**WHAT TO DO**
A. Condense the paragraph of the fuel excise interview that begins "Well I don't know that it would produce a different result" into a short bulleted list that keeps its main points.
B. Please edit the records from their first line through the line that contains "organized by OneSpace, under", replacing "Hi-Tech Park" with "High-Tech Park" and changing nothing else.

**QUOTED PASSAGE**

<<<<

Cutting taxes, cutting the government's fuel excise take is out. But it's probably fair to say that there has been a bit of attention on the way that that tax is being taken out and of course that is currently linked to inflation on the 1st of February and the 1st of August when the inflation figures come out. The tax also goes up. Rather than cutting fuel excise what about preventing those two annual rises in future?

PRIME MINISTER:

Well that's the same because they're built into the budget.

KNIGHT:

They're built into the next 12-month budget?

PRIME MINISTER:

Yes.

KNIGHT:

Beyond that?

PRIME MINISTER:

Well we do it on a, you know, do it on a certain budget. But it is built into the budget. It's built right into the budget.

KNIGHT:

You have sympathy for the idea though?

PRIME MINISTER:

Oh look in isolation I have sympathy for the idea of having lower excise. But you've got to get the money from somewhere.

KNIGHT:

Sure. But in future rather than preventing those two annual excise rises which happen automatically when the CPI figures come out, what about changing so that it's done through the budget so that when the government presents its budget annually if the excise is going to go up you have the explain yourself?

PRIME MINISTER:

Well I don't know that it would produce a different result. I mean look Ben, if you're saying to me in future could we take out automatic indexation, I mean the answer is you can do that, do it quite easily. Take it out in relation to petrol, tobacco and alcohol and that would leave a hole in each budget of some hundreds of millions of dollars and you'd have to find that from somewhere else so you're back to where I was a moment ago. I mean there is no...see if I may say so with respect that sort of question suggests that somehow or other there's an easy painless never previously thought of solution to this and there's not. If there had of been it would have been lighted upon by the government a long time ago. We have built into the budget certain assumptions and if we get more, if we change those assumptions then you've got to replace them with something else. Now I'd like to sort of be talking about something else. I'd be much happier if people weren't understandably concerned about the price of petrol and I feel for them and I know how important a car is to the average Australian. I'm aware of this and I don't like it but I have to in the end accept responsibility for it and also explain why I can't see my way clear to changing the government's position.

KNIGHT:

Isn't responsibility the crux of the way the tax is structured at the moment?

PRIME MINISTER:

Yes it is.

KNIGHT:

At the moment you get two price rises a year, you don't have to explain them, they're automatic.

PRIME MINISTER:

Well I think I'm doing a lot of explaining at the moment.

KNIGHT:

Granted. But if you had to put them through the budget papers, leave excise at what it is at the moment. Let's just say there's nothing we can..

PRIME MINISTER:

What you're saying instead of having a half-yearly indexation you have a...

KNIGHT:

If you want to put the excise up do it through the budget.

PRIME MINISTER:

All right, still that's not going to alter the situation. People will still be paying the price.

KNIGHT:

It might prevent some future price rises.

PRIME MINISTER:

I don't think it will.

KNIGHT:

But it will at least make the government accountable rather..

PRIME MINISTER:

Well the government is accountable. The government's accountable every three years. If people aren't happy they'll vote me out. I mean I understand that.

KNIGHT:

But you are saying this is beyond your control.

>>>>

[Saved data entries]

<<<<

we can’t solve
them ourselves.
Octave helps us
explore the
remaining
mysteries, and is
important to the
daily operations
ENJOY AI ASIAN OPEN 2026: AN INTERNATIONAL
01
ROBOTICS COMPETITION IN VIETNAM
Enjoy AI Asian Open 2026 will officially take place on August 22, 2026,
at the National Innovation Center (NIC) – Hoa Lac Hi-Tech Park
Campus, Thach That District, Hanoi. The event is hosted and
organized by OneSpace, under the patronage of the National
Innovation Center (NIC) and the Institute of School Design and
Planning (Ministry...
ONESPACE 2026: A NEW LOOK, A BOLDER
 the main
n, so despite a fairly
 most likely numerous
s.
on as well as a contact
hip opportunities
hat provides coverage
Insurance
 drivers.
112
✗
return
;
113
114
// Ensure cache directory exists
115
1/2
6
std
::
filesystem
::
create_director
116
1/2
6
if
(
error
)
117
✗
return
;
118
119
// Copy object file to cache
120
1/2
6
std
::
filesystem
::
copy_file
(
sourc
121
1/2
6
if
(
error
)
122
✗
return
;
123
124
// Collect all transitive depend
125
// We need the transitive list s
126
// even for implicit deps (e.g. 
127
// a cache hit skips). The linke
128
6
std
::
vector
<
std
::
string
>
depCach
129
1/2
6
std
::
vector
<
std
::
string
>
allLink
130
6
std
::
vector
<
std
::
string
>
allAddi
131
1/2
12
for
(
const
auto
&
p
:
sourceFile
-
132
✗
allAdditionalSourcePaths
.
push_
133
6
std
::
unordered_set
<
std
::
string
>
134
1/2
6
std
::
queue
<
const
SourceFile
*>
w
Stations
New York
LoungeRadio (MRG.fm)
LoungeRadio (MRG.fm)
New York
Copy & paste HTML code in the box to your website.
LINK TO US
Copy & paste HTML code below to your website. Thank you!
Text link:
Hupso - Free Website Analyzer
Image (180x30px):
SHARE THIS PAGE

>>>>

**ANSWERS TO THE EXERCISES**
A.
- The Prime Minister doesn't know that the change would produce a different result.
- Automatic indexation could be taken out quite easily for petrol, tobacco and alcohol, but that would leave a hole of some hundreds of millions of dollars in each budget, which would have to be found somewhere else.
- There is no easy, painless, never previously thought of solution; if there were, the government would have lighted upon it a long time ago.
- The budget is built on certain assumptions, and changing them means replacing them with something else.
- The Prime Minister understands people's concern about the price of petrol and how important a car is to the average Australian, doesn't like it, but accepts responsibility and must explain why the government's position can't change.

B.
we can’t solve
them ourselves.
Octave helps us
explore the
remaining
mysteries, and is
important to the
daily operations
ENJOY AI ASIAN OPEN 2026: AN INTERNATIONAL
01
ROBOTICS COMPETITION IN VIETNAM
Enjoy AI Asian Open 2026 will officially take place on August 22, 2026,
at the National Innovation Center (NIC) – Hoa Lac High-Tech Park
Campus, Thach That District, Hanoi. The event is hosted and
organized by OneSpace, under the patronage of the National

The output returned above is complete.